» Work instruction
Lines from the entries below that hold "CROSS" form the answer; copy all of them.

» Data in this exercise
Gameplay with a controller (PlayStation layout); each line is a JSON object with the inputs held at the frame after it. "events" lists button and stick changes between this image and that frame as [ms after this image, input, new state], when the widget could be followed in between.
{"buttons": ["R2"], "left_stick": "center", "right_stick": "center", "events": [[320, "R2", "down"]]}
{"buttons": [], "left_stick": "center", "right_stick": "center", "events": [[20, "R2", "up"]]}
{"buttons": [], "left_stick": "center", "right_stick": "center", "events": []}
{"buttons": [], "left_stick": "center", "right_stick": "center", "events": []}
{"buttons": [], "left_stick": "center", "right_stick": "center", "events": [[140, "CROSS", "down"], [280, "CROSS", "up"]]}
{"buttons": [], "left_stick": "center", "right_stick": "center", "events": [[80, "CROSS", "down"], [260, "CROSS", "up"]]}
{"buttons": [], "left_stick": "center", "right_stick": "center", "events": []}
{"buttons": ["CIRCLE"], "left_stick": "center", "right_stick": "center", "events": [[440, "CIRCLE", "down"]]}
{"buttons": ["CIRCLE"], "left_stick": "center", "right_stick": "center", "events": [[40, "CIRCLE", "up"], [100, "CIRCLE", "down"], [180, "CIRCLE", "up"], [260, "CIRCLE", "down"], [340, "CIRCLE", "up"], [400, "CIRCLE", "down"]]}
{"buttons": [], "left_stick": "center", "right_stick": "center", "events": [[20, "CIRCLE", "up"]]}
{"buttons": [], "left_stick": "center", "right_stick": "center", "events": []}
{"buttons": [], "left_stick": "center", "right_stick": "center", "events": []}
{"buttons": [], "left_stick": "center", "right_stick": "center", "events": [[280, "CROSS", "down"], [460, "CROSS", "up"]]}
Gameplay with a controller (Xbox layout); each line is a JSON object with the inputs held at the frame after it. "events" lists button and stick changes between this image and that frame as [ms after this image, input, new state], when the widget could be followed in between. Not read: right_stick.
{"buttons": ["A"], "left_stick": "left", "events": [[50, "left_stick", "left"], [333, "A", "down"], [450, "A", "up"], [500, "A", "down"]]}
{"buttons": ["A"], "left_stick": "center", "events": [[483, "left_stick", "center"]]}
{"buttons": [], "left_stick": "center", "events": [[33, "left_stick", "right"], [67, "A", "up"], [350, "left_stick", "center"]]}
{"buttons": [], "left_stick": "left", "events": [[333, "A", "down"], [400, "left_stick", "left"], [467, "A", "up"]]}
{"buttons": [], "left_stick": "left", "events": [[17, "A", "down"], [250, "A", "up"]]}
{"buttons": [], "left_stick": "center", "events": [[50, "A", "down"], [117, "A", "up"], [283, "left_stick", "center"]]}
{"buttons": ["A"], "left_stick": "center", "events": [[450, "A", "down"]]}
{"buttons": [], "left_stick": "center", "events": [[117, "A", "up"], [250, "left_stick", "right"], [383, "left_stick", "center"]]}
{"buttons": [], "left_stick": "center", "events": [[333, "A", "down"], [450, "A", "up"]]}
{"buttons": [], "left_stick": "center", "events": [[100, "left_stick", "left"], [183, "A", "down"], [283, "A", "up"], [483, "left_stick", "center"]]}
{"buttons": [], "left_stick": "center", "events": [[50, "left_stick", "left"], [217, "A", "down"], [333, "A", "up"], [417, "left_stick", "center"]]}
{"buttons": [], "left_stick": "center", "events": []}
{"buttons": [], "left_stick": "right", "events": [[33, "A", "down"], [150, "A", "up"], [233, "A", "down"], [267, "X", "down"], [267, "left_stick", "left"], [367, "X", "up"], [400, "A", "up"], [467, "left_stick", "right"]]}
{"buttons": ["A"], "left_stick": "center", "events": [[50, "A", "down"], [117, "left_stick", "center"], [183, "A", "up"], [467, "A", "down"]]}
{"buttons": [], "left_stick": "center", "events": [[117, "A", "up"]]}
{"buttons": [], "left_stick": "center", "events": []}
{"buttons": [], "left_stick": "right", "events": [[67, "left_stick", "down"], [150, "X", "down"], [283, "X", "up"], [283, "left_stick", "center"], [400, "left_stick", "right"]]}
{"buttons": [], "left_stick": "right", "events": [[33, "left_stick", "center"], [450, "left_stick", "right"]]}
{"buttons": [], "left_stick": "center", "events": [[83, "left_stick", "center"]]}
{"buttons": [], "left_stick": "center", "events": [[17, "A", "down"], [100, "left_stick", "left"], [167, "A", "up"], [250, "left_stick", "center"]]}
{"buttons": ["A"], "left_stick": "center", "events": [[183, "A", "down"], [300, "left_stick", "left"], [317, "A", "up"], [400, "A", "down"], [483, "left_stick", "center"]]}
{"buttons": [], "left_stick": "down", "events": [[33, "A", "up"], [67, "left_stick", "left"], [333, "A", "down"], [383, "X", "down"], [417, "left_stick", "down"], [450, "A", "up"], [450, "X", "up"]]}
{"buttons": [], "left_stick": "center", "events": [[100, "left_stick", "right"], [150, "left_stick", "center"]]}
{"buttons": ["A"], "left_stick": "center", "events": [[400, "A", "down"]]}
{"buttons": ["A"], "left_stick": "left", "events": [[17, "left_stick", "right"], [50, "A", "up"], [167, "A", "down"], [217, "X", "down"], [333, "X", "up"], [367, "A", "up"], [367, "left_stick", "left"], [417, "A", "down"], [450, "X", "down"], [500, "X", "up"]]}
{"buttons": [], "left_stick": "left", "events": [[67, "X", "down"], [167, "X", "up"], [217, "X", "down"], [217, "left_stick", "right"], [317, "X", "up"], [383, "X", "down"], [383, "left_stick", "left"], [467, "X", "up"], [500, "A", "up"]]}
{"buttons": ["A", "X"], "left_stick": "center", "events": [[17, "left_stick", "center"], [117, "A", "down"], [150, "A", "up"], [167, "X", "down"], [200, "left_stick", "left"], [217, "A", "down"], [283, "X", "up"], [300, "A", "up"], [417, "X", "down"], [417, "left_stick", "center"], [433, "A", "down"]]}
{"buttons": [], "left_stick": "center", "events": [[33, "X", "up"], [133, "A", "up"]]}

» Solution for this problem
{"buttons": [], "left_stick": "center", "right_stick": "center", "events": [[140, "CROSS", "down"], [280, "CROSS", "up"]]}
{"buttons": [], "left_stick": "center", "right_stick": "center", "events": [[80, "CROSS", "down"], [260, "CROSS", "up"]]}
{"buttons": [], "left_stick": "center", "right_stick": "center", "events": [[280, "CROSS", "down"], [460, "CROSS", "up"]]}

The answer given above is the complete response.